Единственной, кто его жалел, была Нина Петровна. Она бы не против была даже взять к себе домой своего заместителя, чтобы ухаживать за ним. Но ведь Нина жила в двухкомнатной хрущевке с мужем и двумя взрослыми дочерями, им самим там было не повернуться. Решение вопроса она, по своей простоте душевной, придумала крайне оригинальное.

— Люсенька, — сказала она Людмиле Владимировне, — давай устроим Валеру к тебе в интернат. – Ему так там всегда нравилось!

— Он был там в другом качестве, — усмехнулась Скотникова.

— Какая разница? Ведь ты же сама говорила мне, что пациентам у тебя живется лучше, чем гостям, разве это неправда?

— Конечно, правда, — подтвердила Людмила. – А что будет с его имуществом?

— В смысле?

— Ну, у него есть квартира, машина, дача. Обычно все имущество тех пациентов, которые переходят к нам пожизненно, становится собственностью интерната. А поскольку он не выздоровеет, то оно ему и не понадобится…

— Давай на годик учредим над ним опеку, вдруг Валерий Петрович выздоровеет, — неожиданно проявила практическую сметку Нина, тем самым сделав первый год пребывания своего заместителя в интернате безопасным для его жизни. Пятикомнатная квартира улучшенной планировки, двухэтажная дача, дорогая машина, попав в руки Скотниковой, уже не ушли бы из них. А лучшей гарантией этого была бы скорейшая смерть их бывшего хозяина вскоре после того, как их переоформили бы на интернат.

Сначала Валерия поместили в вип–палату. Но это было сделано только на несколько дней, пока не уехала Нина Петровна. А потом его перевели в одну из самых жутких общих палат, где больные сгнили бы заживо, если бы не самоотверженные заботы о них медсестры Ольги, которая работала в этой палате в качестве дополнительной нагрузке к своему и так огромному объему работы.
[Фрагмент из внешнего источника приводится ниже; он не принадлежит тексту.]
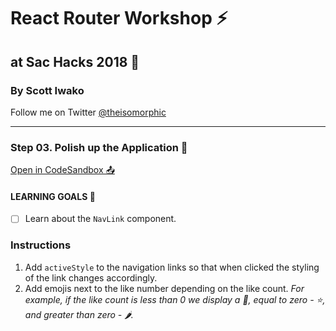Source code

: # React Router Workshop ⚡️

## at Sac Hacks 2018 🚀

### By Scott Iwako

Follow me on Twitter [@theisomorphic](https://twitter.com/theisomorphic)

---

### Step 03. Polish up the Application 💅

[Open in CodeSandbox 📤](https://bit.ly/2RMTagB)

#### LEARNING GOALS 🥅

- [ ] Learn about the `NavLink` component.

### Instructions

1. Add `activeStyle` to the navigation links so that when clicked the styling of the link changes accordingly.
2. Add emojis next to the like number depending on the like count. _For example, if the like count is less than 0 we display a 💩, equal to zero - ⭐️, and greater than zero - 🌶._
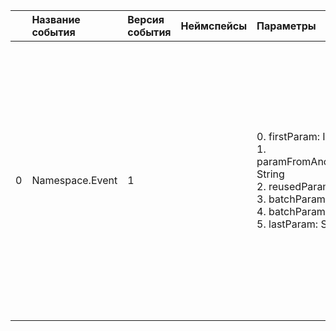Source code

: | | Название события | Версия события | Неймспейсы | Параметры | Описание | Комментарий | Android | iOS | Flutter | WebSmartTV | Unity |
|---:|:---|:---|:---|:---|:---|:---|:---|:---|:---|:---|:---|
|0|Namespace.Event|1||0. firstParam: Int<br>1. paramFromAnotherFile: String<br>2. reusedParam: String<br>3. batchParam1: String<br>4. batchParam2: String<br>5. lastParam: String<br>|Первое событие с переиспользуемым параметром<br>0. firstParam - Первый параметр<br>1. paramFromAnotherFile - Параметр, описанный в отдельным файле.<br>2. reusedParam - Description<br>3. batchParam1 - Параметр, описанный в отдельным файле.<br>4. batchParam2 - Параметр, описанный в отдельным файле.<br>5. lastParam - Последний параметр<br>||В разработке https://your-tracker.com|В разработке https://your-tracker.com|В разработке https://your-tracker.com|В разработке https://your-tracker.com|В разработке https://your-tracker.com|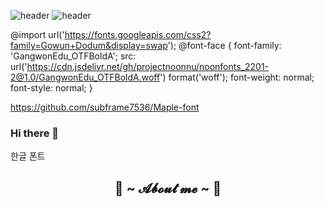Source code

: ![header](https://capsule-render.vercel.app/api?type=Waving&color=0:5c8eb7,100:575893&height=200&section=header&text=sol's%20github&fontSize=90&fontAlignY=40&animation=fadeIn&strokeWidth=2&stroke=ffffff&fontColor=ffffff)
![header](https://capsule-render.vercel.app/api?type=rounded&color=8977AD&section=header&text=sol's%20github&fontColor=ffffff&strokeWidth=2&stroke=ffffff)


 @import url('https://fonts.googleapis.com/css2?family=Gowun+Dodum&display=swap');
 @font-face {
    font-family: 'GangwonEdu_OTFBoldA';
    src: url('https://cdn.jsdelivr.net/gh/projectnoonnu/noonfonts_2201-2@1.0/GangwonEdu_OTFBoldA.woff') format('woff');
    font-weight: normal;
    font-style: normal;
}



https://github.com/subframe7536/Maple-font
### Hi there 👋
한글 폰트

<h2 align="center"> 🦊 ~ 𝓐𝓫𝓸𝓾𝓽 𝓶𝓮 ~ 🦊 </h2>


<!--
**s0lk1m/s0lk1m** is a ✨ _special_ ✨ repository because its `README.md` (this file) appears on your GitHub profile.

Here are some ideas to get you started:

- 🔭 I’m currently working on ...
- 🌱 I’m currently learning ...
- 👯 I’m looking to collaborate on ...
- 🤔 I’m looking for help with ...
- 💬 Ask me about ...
- 📫 How to reach me: ...
- 😄 Pronouns: ...
- ⚡ Fun fact: ...
-->
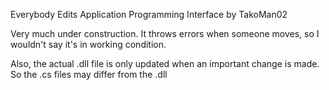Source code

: Everybody Edits Application Programming Interface by TakoMan02

Very much under construction. It throws errors when someone moves, so I wouldn't say it's in working condition.

Also, the actual .dll file is only updated when an important change is made. So the .cs files may differ from the .dll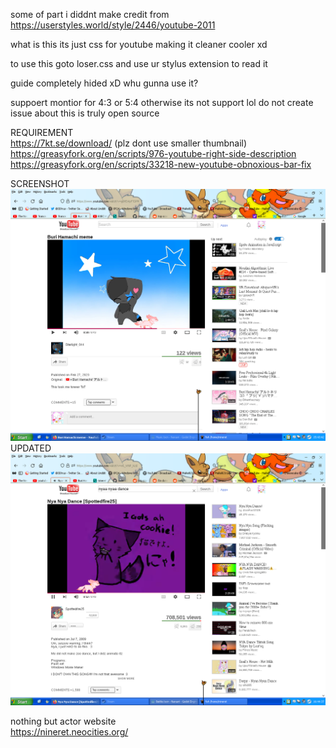 some of part i diddnt make
credit from
https://userstyles.world/style/2446/youtube-2011

what is this its just css for youtube making it cleaner cooler xd

to use this goto loser.css and use ur stylus extension to read it

guide completely hided xD whu gunna use it?

suppoert montior for 4:3 or 5:4 otherwise its not support lol
do not create issue about this is truly open source
    
REQUIREMENT    
https://7kt.se/download/ (plz dont use smaller thumbnail)     
https://greasyfork.org/en/scripts/976-youtube-right-side-description     
https://greasyfork.org/en/scripts/33218-new-youtube-obnoxious-bar-fix     

SCREENSHOT     
<img src="https://raw.githubusercontent.com/nineret/fuckytforever-/main/Screenshot%202023-03-20%2015%3A43%3A43.png">     
UPDATED     
<img src="https://raw.githubusercontent.com/nineret/fuckytforever-/main/Screenshot%202023-03-20%2016%3A44%3A37.png">


nothing but actor website    
https://nineret.neocities.org/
А самым тяжелым для Валерия Петровича в этой ситуации было то, что разум его сохранился неповрежденным. Когда Людмила Владимировна заметила это, то ей доставляло большое удовольствие приходить, чтобы специально поиздеваться над ним разговорами о том, как он прогадал, не подписав контракт, и как он здесь заживо сгниет.

По глазам Валерия текли крупные слезы. Но здесь неожиданно для себя, он открыл и другую сторону жизни. Ольга, ухаживавшая за ним наряду с прочими больными, увидев, что пациент находится в сознании, тайно привела к нему отца Аристарха.

— Ты заступился не за меня, а за свою душу, — сказал он больному. – И ты исцелишься, но не сразу: тебе нужно очиститься от всей скверны, которой была наполнена твоя прежняя жизнь. Тебе будет дан шанс второй жизни, но используй его разумно: третьего не будет. Я бы советовал тебе, когда ты сможешь говорить, первым делом исповедаться, а пока кайся в душе перед Богом в своих грехах.

И Валерий Петрович, вместо того, чтобы озлобляться, начал привыкать к тому положению, в котором оказался, успокаивая себя тем, что он заслужил это тем, как относился к находящимся в таком положении людям, будучи на руководящей работе в соцзащите. Впервые он начал вспоминать свои грехи и анализировать свою жизнь. И постепенно мир пришел в его душу, но Скотникова этого не замечала, иначе придумала бы какие‑то специальные издевательства. А Валерий твердо решил, что если ему будет дан шанс второй жизни, то она станет совсем иной.